Long-departed UFO researchers of the past had their own flaws, as we all do, but they labored on, producing some superb investigative work.  Today, my wish would be that people such as the late Coral Lorenzen, Richard Hall and Donald Keyhoe could revisit us for a day, because I'd be pumped up to hear their personal condemnations of everything that went wrong and  was  wrong with the so-called "Roswell alien" slides.  A veritable slide show sideshow. 

Yes, right before our very eyes, there were supposedly adult "researchers" whom, much like myself as a kid, desperately wanted a light in the sky to become a real UFO, except their "light" was only a temporary superhero whom we might call  The Amazing Mummyboy, and now, to the chagrin of believers who often receive satisfaction in doggedly pursuing an obvious non-event,  not even Mummyboy, lying in eternal repose on Kodak slides, wants anything more to do with this performance.  Too bad he wasn't alive to watch the parade.

George Stephanopoulos:    Uh huh.  Well, was there ever any doubt that this ABC-TV pundit is just another leftist and well-saturated political tampon for the Bill and Hillary Clinton machine?  At the very least, he should have disqualified himself from interviewing (and aggressively so) the author of a new book slamming the Clinton Foundation, the Clintons and their donors -- but instead he labored on, failing to tell viewers that he, too, is a Foundation donor and participant..  Just an innocent little oopsie?  We doubt that, and we're getting pretty weary of giving mainstream media members the benefit of a doubt -- particularly when one annually witnesses the coziness involved with politicians and so-called journalists at White House correspondent dinners.  The stench wafts on.

"We're all connected,"  and despite those annoying TV commercials touting this growing reality, these very words make me want to run for the hills.  The Amtrak train disaster, whatever its cause, ultimately makes me even more suspicious (if that's even possible) about computers in control of our daily activities, because you just know total digital train control is coming (if it wasn't already there at Amtrak and messed with by a source unknown).  Still, my favorite computer horror story of the year involves one Chris Roberts, a well-equipped-for-travel computer consultant who claims to have infiltrated -- hacked -- the entertainment system aboard a United Airlines flight on April I (and others previously), thus giving him access to the rest of the aircraft's operating system.   That is, Roberts was allegedly flying the plane, likely to the amazement of the flight crew.
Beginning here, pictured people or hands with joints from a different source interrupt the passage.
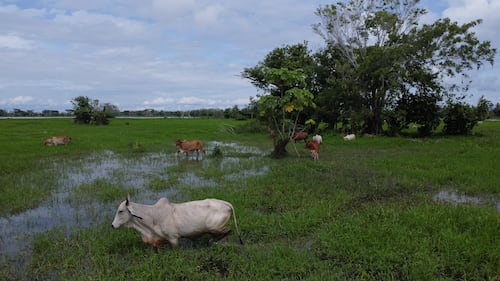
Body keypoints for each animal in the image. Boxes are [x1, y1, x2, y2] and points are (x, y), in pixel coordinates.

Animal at [111, 195, 244, 249]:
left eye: (121, 211)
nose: (112, 225)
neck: (153, 216)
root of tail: (226, 203)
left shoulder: (173, 239)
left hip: (215, 228)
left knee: (228, 231)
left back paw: (213, 242)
While some officials downplayed the sum total of Roberts' abilities, the FBI took him very seriously,   interrogating  questioning him extensively and seizing his high-tech devices.  But, hey -- aren't we all connected now?  Doesn't that make us equal in the cockpit as well?  We're all connected.  Theoretically, what difference does it make who flies the damned plane or what consequences are incurred, as long as somebody's computer knows how?  In computers we trust.  Further, I may be lacking in computer knowledge, comparatively speaking, but it seems to me that eventually, as computers rapidly innovate and increase their “intelligence,” each will strive to control the other, thus assuring no safety, no promises, for humans left to flounder in a world controlled by digital overlords.  Meanwhile, major airline corporations will, for as long as they can (not long), deny that their crucial operating systems can be hacked by tech-savvy passengers.  It's the money, stupid.  Enjoy your flight :) :)

The national honeybee decline continues  as entire colonies die out during the summer, when their actions and crop benefits are essential for food production.  Potential blame falls upon parasites, loss of bee-accessible environs to development, insecticides and herbicides.  In recent years, considerable attention has been directed toward chemical applications containing a nicotine derivative, suspected to be absolutely deadly to bees, causing a loss of ability to "remember" how to return to their hives and ending in certain death.  The U.S. chemical crop industry will not take any of this lying down, be assured, though the swift actions of some other countries to band substances which appear even remotely hazardous provide quite a contrast in global policy.